La question du statut des cadis au sein des institutions mahoraises n’en finit plus de faire débat. Depuis l’ordonnance du 3 juin 2010, ces « juges musulmans », qui rendaient autrefois la justice à Mayotte sur la base du Mihadj, un code religieux venu de Damas et datant du 13ème siècle, n’ont plus de rôle juridique officiel. Seule la justice républicaine est appliquée depuis cette date sur l’île aux parfums. Mais la réalité est plus complexe que cela puisqu’ils gardent un rôle « officieux » important et de nombreux Mahorais viennent encore les consulter. Le poids de la tradition étant encore très important, cela explique sans doute que les cadis continuent actuellement d’être salariés du Conseil départemental, d’autant plus que la loi de 1905 sur la séparation de l’Eglise et de l’Etat ne s’applique pas à Mayotte. C’est en effet le décret Mandel du 16 janvier 1939 qui régit le Culte dans les Outre-mer et permet à l’Etat de continuer à le financer. En outre, tant que les Mahorais n’ont pas fait la démarche de renoncer devant la justice à leur statut personnel de droit local, il continue à s’appliquer et à être transmis à leurs enfants.
Le souci majeur est néanmoins qu’aux yeux des lois républicaines, le conseil cadial n’est pas reconnu. « L’administration coloniale mise en place en 1841 avait gardé les cadis au sein de l’administration française de Mayotte. Mais cette information n’a jamais vraiment été rapportée au niveau national ce qui fait que les parlementaires ne sont pas au courant des particularités religieuses de Mayotte », explique Askandari Allaoui, le chef de service de la délégation de Mayotte à Paris, chargé du projet d’autonomisation du conseil cadial par le président Ben Issa Ousseni. Cette autonomisation permettrait de séparer le conseil cadial du Conseil départemental tout en lui redonnant une valeur légale.
Créer un espace de dialogue
Le colloque de ces dimanche et lundi avait donc, entre autres, pour objet de réunir les dirigeants des différents courants religieux de Mayotte afin de créer un espace de dialogue. Pour réfléchir à la place des cadis au sein des institutions mahoraises, certes, mais pas uniquement, puisque de nombreux points ont été abordés au cours de ces 2 jours comme la question de la laïcité, du mariage ou encore du pèlerinage à la Mecque. « L’ Alsace-Moselle a réussi à créer sa propre définition de la laïcité, alors qu’à Mayotte, on laisse le Rectorat donner une définition unique de ce concept », a expliqué Askandari Allaoui. « Le défi est de concilier les exigences des institutions républicaines avec la loi islamique dans un contexte laïque », a-t-il ajouté.

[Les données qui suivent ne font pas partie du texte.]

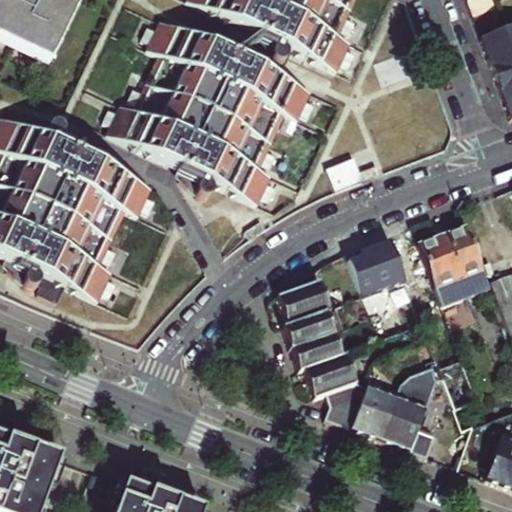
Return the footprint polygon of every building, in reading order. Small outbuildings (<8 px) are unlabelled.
[(0,0),(0,46),(47,69),(80,0),(0,0)] [(189,0),(185,8),(253,40),(223,64),(232,68),(256,48),(270,54),(269,57),(268,61),(269,64),(270,67),(272,69),(275,70),(278,71),(282,70),(285,67),(288,63),(288,61),(288,58),(289,56),(290,57),(292,62),(297,60),(305,64),(307,69),(314,68),(331,76),(336,67),(346,72),(352,58),(342,53),(343,51),(331,46),(336,35),(346,40),(352,27),(342,22),(352,0),(189,0)] [(511,127),(511,126),(511,33),(481,46),(484,54),(494,82),(505,111),(511,127)] [(147,162),(168,171),(175,175),(173,180),(195,191),(194,193),(193,194),(193,196),(193,199),(194,202),(197,204),(200,205),(203,204),(204,204),(206,202),(208,200),(208,197),(208,195),(206,192),(205,191),(203,190),(204,188),(209,190),(213,196),(219,194),(224,197),(228,203),(234,201),(254,210),(258,201),(267,205),(273,192),(264,188),(266,183),(252,177),(256,168),(267,173),(272,160),(262,156),(276,123),(290,130),(295,118),(306,123),(312,110),(301,105),(303,101),(232,68),(223,64),(156,34),(154,39),(143,34),(137,47),(148,52),(143,63),(154,69),(142,97),(132,93),(126,106),(136,110),(132,119),(120,114),(118,118),(108,113),(102,126),(112,131),(107,143),(125,151),(127,156),(132,155),(140,158),(142,163),(147,162)] [(410,78),(401,55),(373,65),(382,89),(410,78)] [(54,143),(56,142),(58,139),(59,136),(58,134),(57,131),(55,130),(52,129),(50,129),(48,130),(47,131),(50,123),(38,117),(28,138),(0,125),(0,288),(7,292),(16,273),(26,278),(29,281),(30,283),(30,287),(28,292),(22,289),(19,296),(27,300),(34,298),(35,303),(50,310),(58,293),(92,309),(98,297),(108,301),(114,288),(104,283),(105,281),(92,275),(96,266),(107,270),(113,257),(102,252),(117,218),(131,224),(135,214),(146,219),(152,206),(141,202),(145,193),(128,185),(125,177),(118,180),(113,177),(110,171),(103,173),(83,164),(75,160),(78,154),(54,143)] [(324,173),(333,196),(379,178),(375,168),(358,175),(353,161),(324,173)] [(259,225),(244,235),(249,243),(264,233),(259,225)] [(486,294),(463,232),(444,239),(415,250),(439,312),(486,294)] [(402,288),(387,245),(371,252),(357,257),(359,262),(348,266),(361,303),(402,288)] [(511,348),(511,278),(489,287),(511,348)] [(310,290),(276,301),(285,330),(280,332),(284,342),(288,354),(292,365),(295,376),(300,374),(305,389),(310,404),(323,400),(354,389),(344,359),(335,362),(320,318),(326,316),(318,287),(310,290)] [(434,378),(437,387),(449,419),(475,410),(460,369),(434,378)] [(327,413),(320,425),(353,439),(396,457),(422,468),(432,444),(414,437),(434,388),(437,387),(434,378),(432,371),(401,384),(392,404),(354,389),(323,400),(327,413)] [(26,458),(0,448),(0,511),(35,511),(42,495),(47,497),(57,472),(51,470),(53,465),(27,455),(26,458)] [(511,456),(498,451),(482,491),(498,496),(511,501),(511,500),(511,456)] [(167,511),(116,493),(115,495),(110,493),(102,511),(178,511),(168,508),(167,511)]
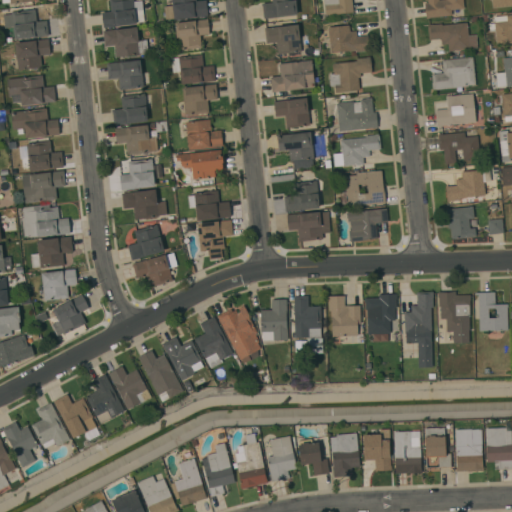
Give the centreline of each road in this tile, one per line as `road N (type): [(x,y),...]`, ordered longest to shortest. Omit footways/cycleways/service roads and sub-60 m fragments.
road 1 (residential): [(511,260),(265,269),(223,278),(0,394)]
road 2 (residential): [(74,0),(100,260),(129,326)]
road 3 (residential): [(232,0),(265,269)]
road 4 (residential): [(426,263),(395,0)]
road 5 (residential): [(314,511),(511,500)]
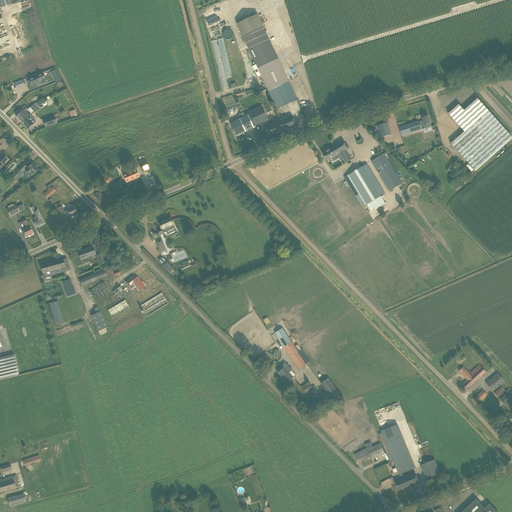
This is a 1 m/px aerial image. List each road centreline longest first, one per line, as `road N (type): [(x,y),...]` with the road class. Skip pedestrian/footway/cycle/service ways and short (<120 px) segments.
road 1 (track): [(511,453),(235,163),(191,0)]
road 2 (unclassified): [(105,219),(323,124),(511,65)]
road 3 (unclassified): [(392,508),(105,219)]
road 4 (unclassified): [(105,219),(0,113)]
road 5 (unclassified): [(392,508),(511,465)]
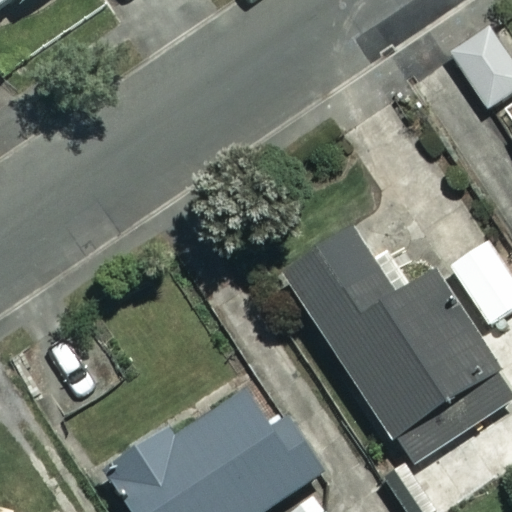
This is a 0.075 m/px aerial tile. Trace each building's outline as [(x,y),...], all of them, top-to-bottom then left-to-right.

Pour les cadis, comme pour un grand nombre d’élus mahorais, il serait impensable que le conseil cadial disparaisse des institutions mahoraises. Il est cependant nécessaire de le séparer du Conseil départemental étant donné sa dimension religieuse. Trois options ont donc été discutées lors de ce colloque : soit conserver le statu quo, mais avec un changement de fond, soit créer une structure autonome en s’appuyant sur le décret Mandel, soit créer un établissement public du Culte comme il en existe en Alsace-Moselle. « Cette dernière option serait la solution idéale pour Mayotte, mais cela ne pourra se faire qu’à long terme car cette solution implique de passer par une législation du Parlement. En outre, le droit local à Mayotte est un droit personnel qui ne peut pas être appliqué au département », détaille le chef de projet.
Si les débats ont bien avancé au cours de ce colloque, il faudra sans doute encore du temps avant que la question de la place des cadis au sein des institutions mahoraises ne soit réellement enfin clarifiée.